Nesta quinta-feira (25), a agenda econômica no Brasil traz como destaque o IPCA-15 de setembro, considerado uma prévia da inflação oficial. O indicador, que será divulgado às 9h, mede a variação dos preços ao consumidor e costuma influenciar as expectativas sobre os próximos passos da política monetária.
Outro ponto relevante é o Relatório de Política Monetária (RPM) do terceiro trimestre, a ser divulgado às 8h, onde o Banco Central apresenta uma visão detalhada sobre juros, crédito e inflação. Além disso, está prevista para as 11h a apresentação do relatório por Gabriel Galípolo, presidente da autarquia, e Diogo Guillen, diretor de Política Monetária. Logo pela manhã, ocorrerá também a reunião do Conselho Monetário Nacional, responsável por definir as diretrizes da política econômica do país.
Nos Estados Unidos, os dados mais aguardados serão divulgados às 9h30. Destaque para a revisão final do Produto Interno Bruto (PIB) do segundo trimestre, com expectativa de crescimento anual de 3,3%, e para os pedidos semanais de seguro-desemprego, um indicador importante para avaliar a força do mercado de trabalho americano.
No campo internacional, o presidente Lula da Silva se reuniu com o ucraniano Volodimir Zelensky em Nova York, onde discutiram temas como paz, economia e comércio. A reunião marcou o segundo encontro entre os líderes desde 2023, após tentativas anteriores sem sucesso em agendas do G7.
Javier Milei, presidente argentino, fez um discurso na ONU exaltando o apoio político recebido de Donald Trump. O argentino defendeu a política americana contra imigração ilegal e reforçou a reivindicação argentina sobre as Ilhas Malvinas. O encontro e declarações de Milei, junto às críticas de Petro, presidente da Colômbia, a Trump, trouxeram certo alívio ao mercado após semanas de tensão com a alta do dólar e a derrota eleitoral em Buenos Aires.

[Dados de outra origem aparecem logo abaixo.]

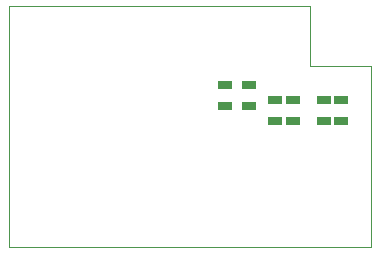
<source format=gtp>
G75*
%MOIN*%
%OFA0B0*%
%FSLAX25Y25*%
%IPPOS*%
%LPD*%
%AMOC8*
5,1,8,0,0,1.08239X$1,22.5*
%
%ADD10C,0.00000*%
%ADD11R,0.04724X0.03150*%
D10*
X0030829Y0002606D02*
X0151329Y0002606D01*
X0151329Y0062811D01*
X0131250Y0062850D01*
X0131211Y0062889D01*
X0131211Y0072811D01*
X0131250Y0082850D01*
X0030829Y0082850D01*
X0030829Y0002606D01*
D11*
X0102829Y0049464D03*
X0102829Y0056551D03*
X0110829Y0056551D03*
X0110829Y0049464D03*
X0119329Y0051551D03*
X0125329Y0051551D03*
X0125329Y0044464D03*
X0119329Y0044464D03*
X0135829Y0044464D03*
X0141329Y0044464D03*
X0141329Y0051551D03*
X0135829Y0051551D03*
M02*

</source>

Na esfera econômica nacional, Fernando Haddad alertou que empresas brasileiras podem enfrentar dificuldades financeiras sem a redução da sobretaxa imposta pelos EUA a produtos nacionais. O ministro classificou a medida como injusta e defendeu uma solução diplomática para encerrar o impasse. Já a Comissão de Assuntos Econômicos (CAE) do Senado aprovou um projeto para reajustar a tabela do Imposto de Renda e prevê tributação sobre lucros e dividendos, impactando diretamente a discussão sobre tributação no país.
Por fim, no campo político, o CCJ do Senado rejeitou unanimemente a PEC da Blindagem, que dificultava processos contra deputados e senadores. O relator Alessandro Vieira apontou desvio de finalidade na proposta que não seguirá para plenário, encerrando sua tramitação. O deputado Claudio Cajado, relator da PEC na Câmara, afirmou que a medida "já era, morreu, morte matada" após a derrubada unânime no Senado.